Page text =

******

There is another factor at work here. Arthur C. Clarke once wrote that "Any sufficiently advanced technology is indistinguishable from magic." Anybody who has taken a computer science course ought to know just a little bit about how the magic works. We won't divulge all the secrets of the universe, but we will explain enough so that we can give you reasonably clear answers. There is a mystique about computers. Some of it is deserved. Computers give us awesome new capabilities. Computers are also vastly over-rated and sometimes feared for the wrong reasons. We can only begin to explore the real potentials and limitations of computers when we dig a little bit into the science that created them. We need to know something about what they do and how they do it.
Finally, a little theoretical background never hurt anyone. This is, after all, a university science course. Presumably, you are here for more than a how-to course. You can buy a book on Excel or Wordperfect, and learn them without the struggles of taking a class. We are assuming that you are here because you want to go just a little bit deeper than that. We promise not to overwhelm you with the math or science, but we respect you enough to not completely hide it from you either.
Anyone who has lived in a modern society within the last few years is aware of what a computer is. We all have seen them, and we have all used them. Sometimes we are aware we are using a computer, and sometimes we are not. Even though we know what a computer looks like, and we might know something about what it does, there are some puzzling things about the nature of this machine that make understanding it a little more elusive than other machines. In this section, we will examine what actually happens deep inside the computer and see how it really works. You will discover an interesting paradox. Although computers are almost completely universal, capable of doing all kinds of complex processes, they can only really do a very select number of tasks. These simple tasks are combined in complex ways to make the computer capable of very complicated jobs. We are also used to seeing computers deal with every kind of information from words to numbers to pictures and music. We will see that computers can actually deal only with a very limited kind of information, but it can manipulate that information in very complex ways so it can be interpreted as text, music, or whatever.

******

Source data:
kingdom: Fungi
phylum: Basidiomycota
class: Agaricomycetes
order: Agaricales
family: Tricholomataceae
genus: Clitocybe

******

Task goal = Pick up the course introduction about how computers work right after its last sentence and keep writing it. The entries have no role in this.

Task output =
We will define a computer in this way: A computer is a universal information manipulator. We will see in our discussions today exactly what that means.
Computers are designed to work with information. This is fundamentally different from most machines. Mechanical devices typically deal with physical entities only. Information is more conceptual. Numbers, words, and instructions are good examples of information.
Information is also referred to as data. Incidentally data is a plural noun. One piece of information is referred to as a datum. Generally, computers work with large amounts of information at a time, so you will encounter the term data more frequently than datum.
Information can be stored and manipulated in a number of ways. The two most important major ways of storing information are referred to as digital and analog. The consumer electronics market has made the terms digital and analog very familiar to people, but we are often unaware of what the distinction really is.
We have had 'information machines' for many years before computers were common. Among the most common such machines are traditional watches and clocks. These machines are used to measure time, an abstract numerical. They use purely mechanical means to represent information. A tiny motor controls gears which manipulate the hands. The only reason the position of the hands has any informational meaning is because we are trained to interpret it as such. This type of information handling device is referred to as an analog device. The term 'analog' is used because we use an analogy to describe the data. In the case of the watch, we actually have several analogies working at once. The motion of the second hand is analogous to the passage of seconds in a minute. The motion of the minute hand around the dial is an analogy to minutes in an hour, and the hour hand represents hours in a half-day. The process of learning how to read an analog watch comes down to understanding the analogies and what they represent. We have encountered many other analog devices: Dial and liquid thermometers are good examples, so are any of the dials on your dashboard such as the speedometer and fuel gauge. A slide rule is analog. Record players (remember those?) use analog technology. Nearly any display which features a needle or a dial uses analog technology.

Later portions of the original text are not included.